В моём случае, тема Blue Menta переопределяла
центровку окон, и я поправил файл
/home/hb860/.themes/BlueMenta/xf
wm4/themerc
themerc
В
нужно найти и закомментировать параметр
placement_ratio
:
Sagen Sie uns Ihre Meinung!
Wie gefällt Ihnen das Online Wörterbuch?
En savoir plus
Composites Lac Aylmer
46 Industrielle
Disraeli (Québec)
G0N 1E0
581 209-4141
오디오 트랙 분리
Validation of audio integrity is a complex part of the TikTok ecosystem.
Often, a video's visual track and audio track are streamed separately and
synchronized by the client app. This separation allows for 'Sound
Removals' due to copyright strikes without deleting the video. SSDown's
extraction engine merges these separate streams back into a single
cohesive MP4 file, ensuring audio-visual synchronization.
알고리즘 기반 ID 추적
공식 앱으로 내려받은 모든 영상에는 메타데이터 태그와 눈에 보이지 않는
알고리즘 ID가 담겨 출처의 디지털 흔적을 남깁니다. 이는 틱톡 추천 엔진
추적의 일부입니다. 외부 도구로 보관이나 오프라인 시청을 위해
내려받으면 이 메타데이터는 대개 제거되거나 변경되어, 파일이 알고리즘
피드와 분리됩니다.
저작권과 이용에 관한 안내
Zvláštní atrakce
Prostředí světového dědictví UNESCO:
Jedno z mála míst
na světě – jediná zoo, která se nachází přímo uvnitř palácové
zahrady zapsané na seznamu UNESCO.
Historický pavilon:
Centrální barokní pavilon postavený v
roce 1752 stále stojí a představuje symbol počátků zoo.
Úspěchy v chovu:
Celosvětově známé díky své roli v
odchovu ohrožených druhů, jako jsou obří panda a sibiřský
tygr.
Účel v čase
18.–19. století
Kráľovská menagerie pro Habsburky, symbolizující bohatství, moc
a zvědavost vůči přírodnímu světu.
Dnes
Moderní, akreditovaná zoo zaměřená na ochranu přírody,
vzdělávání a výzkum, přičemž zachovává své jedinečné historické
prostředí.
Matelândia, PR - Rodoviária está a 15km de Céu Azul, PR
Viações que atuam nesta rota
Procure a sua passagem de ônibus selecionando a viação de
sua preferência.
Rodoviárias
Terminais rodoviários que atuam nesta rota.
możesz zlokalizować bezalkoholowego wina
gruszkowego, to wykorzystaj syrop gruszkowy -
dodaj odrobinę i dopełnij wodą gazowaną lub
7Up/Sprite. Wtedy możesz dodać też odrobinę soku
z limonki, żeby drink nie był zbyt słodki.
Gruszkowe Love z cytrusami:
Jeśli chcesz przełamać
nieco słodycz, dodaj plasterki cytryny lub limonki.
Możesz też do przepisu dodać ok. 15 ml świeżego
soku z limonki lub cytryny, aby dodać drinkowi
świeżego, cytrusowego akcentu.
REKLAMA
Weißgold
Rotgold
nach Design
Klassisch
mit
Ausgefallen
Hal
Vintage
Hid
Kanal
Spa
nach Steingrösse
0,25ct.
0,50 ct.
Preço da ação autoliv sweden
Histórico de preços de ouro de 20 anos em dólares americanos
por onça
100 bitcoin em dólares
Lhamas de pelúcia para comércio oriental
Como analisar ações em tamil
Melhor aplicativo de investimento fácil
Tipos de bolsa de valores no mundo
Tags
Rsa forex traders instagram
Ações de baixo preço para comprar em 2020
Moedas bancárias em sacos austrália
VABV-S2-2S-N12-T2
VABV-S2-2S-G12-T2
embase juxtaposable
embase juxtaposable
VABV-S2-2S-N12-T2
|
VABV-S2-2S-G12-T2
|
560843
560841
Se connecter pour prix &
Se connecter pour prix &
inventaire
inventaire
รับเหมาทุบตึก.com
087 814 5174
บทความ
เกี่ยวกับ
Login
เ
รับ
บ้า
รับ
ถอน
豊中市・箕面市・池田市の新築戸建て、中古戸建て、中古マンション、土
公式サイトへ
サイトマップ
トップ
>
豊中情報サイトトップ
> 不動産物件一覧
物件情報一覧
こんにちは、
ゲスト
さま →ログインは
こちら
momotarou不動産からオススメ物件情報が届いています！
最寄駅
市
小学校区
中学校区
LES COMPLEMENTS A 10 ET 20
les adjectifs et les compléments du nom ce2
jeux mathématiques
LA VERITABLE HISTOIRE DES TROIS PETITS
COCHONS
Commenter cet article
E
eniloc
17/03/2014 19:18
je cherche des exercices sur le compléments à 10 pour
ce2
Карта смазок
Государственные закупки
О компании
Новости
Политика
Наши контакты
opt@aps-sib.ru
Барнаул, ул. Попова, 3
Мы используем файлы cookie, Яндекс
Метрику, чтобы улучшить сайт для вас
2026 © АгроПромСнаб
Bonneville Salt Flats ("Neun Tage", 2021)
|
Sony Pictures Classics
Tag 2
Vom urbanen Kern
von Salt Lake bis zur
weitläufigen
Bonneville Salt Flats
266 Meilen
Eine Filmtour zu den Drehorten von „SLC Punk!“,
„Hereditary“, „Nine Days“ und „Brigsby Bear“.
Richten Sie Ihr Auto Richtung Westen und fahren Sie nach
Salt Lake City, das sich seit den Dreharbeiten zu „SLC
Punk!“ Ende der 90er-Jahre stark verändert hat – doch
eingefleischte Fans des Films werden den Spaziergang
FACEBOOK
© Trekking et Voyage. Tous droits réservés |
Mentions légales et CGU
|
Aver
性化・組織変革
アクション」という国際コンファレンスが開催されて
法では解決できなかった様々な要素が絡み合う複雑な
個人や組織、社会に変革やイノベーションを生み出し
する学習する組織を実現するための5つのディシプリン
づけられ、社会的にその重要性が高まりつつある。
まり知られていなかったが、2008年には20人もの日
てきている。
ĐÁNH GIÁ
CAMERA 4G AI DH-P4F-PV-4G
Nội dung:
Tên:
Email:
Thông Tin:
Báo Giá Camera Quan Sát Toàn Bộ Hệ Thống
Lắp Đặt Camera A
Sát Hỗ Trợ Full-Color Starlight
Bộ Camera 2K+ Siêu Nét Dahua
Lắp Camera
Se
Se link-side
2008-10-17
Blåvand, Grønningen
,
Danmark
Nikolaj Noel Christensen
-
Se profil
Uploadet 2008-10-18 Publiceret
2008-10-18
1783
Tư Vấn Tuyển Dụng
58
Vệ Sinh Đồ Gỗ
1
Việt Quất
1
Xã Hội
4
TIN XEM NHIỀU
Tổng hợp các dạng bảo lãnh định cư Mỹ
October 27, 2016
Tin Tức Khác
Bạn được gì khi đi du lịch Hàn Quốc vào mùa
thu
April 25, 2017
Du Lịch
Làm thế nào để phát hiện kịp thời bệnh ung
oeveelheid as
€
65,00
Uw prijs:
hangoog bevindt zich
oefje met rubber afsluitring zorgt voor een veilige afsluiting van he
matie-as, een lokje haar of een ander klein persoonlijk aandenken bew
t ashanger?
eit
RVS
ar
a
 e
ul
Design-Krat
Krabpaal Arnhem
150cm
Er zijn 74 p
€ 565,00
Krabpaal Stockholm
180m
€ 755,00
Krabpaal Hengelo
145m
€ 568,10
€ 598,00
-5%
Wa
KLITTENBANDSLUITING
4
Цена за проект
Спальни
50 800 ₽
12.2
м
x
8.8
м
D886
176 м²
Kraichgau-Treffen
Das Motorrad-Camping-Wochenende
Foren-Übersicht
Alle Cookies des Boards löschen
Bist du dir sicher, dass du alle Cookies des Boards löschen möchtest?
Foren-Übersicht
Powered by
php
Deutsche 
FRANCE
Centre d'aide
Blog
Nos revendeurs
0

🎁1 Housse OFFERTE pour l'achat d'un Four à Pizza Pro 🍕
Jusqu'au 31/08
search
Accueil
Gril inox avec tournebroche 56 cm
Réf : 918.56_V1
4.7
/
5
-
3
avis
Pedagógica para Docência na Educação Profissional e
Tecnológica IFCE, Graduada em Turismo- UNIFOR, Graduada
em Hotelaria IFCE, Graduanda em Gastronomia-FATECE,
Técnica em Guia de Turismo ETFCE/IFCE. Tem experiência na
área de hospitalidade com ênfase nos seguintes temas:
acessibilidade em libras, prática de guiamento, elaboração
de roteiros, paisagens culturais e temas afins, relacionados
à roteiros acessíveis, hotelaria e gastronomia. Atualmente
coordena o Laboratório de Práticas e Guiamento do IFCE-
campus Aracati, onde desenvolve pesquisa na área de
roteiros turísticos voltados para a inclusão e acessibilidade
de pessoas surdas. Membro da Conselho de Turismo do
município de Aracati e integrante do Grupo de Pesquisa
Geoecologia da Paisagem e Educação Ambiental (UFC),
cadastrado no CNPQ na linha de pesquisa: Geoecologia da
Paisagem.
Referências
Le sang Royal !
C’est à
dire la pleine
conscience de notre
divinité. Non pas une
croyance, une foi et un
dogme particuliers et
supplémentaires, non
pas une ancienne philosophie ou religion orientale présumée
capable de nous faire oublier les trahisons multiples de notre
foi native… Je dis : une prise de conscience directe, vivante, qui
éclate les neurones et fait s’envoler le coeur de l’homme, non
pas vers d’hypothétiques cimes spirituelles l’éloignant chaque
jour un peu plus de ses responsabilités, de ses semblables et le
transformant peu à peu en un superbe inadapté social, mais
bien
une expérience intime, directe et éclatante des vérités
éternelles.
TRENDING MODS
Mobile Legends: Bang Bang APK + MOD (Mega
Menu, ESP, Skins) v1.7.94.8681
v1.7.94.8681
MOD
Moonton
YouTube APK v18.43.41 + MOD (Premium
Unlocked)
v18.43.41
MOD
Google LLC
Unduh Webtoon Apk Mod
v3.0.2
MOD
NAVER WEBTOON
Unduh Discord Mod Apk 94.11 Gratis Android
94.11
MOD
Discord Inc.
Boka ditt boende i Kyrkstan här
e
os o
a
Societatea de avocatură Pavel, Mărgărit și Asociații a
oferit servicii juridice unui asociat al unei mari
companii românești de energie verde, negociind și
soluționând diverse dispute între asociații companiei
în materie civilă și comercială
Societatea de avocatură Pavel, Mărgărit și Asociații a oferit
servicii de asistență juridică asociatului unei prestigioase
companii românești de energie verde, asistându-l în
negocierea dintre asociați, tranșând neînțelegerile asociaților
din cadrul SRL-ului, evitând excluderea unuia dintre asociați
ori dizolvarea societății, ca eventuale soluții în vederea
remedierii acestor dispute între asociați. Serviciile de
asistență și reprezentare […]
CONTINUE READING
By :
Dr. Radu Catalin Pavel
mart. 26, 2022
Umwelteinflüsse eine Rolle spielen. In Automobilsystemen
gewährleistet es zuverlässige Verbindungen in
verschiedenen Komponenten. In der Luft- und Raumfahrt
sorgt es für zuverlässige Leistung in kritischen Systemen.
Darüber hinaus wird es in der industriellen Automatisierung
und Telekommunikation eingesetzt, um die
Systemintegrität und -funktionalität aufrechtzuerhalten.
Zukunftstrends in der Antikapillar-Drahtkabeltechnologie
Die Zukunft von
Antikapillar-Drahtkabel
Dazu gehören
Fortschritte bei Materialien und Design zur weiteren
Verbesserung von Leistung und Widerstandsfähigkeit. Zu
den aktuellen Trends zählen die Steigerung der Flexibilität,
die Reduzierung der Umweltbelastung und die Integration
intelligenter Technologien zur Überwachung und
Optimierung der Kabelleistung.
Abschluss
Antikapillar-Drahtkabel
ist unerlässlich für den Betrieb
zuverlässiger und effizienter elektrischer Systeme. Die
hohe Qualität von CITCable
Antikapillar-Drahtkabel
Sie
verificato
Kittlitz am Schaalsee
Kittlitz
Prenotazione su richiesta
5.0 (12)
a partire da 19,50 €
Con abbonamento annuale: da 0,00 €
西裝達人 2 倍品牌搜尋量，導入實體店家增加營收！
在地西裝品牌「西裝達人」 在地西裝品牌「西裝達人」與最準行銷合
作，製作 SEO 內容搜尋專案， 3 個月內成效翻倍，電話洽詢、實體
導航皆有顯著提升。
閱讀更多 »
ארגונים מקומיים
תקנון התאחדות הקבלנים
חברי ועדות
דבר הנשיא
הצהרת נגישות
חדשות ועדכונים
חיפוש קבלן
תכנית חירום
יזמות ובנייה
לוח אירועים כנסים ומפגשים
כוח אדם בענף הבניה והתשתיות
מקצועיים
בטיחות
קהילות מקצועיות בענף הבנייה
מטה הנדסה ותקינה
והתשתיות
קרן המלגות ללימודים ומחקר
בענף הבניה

——————————

■ **TASK DIRECTIONS**
Each line above that has the word "UNESCO" must be copied.

■ **TASK RESPONSE**
Prostředí světového dědictví UNESCO:
zahrady zapsané na seznamu UNESCO.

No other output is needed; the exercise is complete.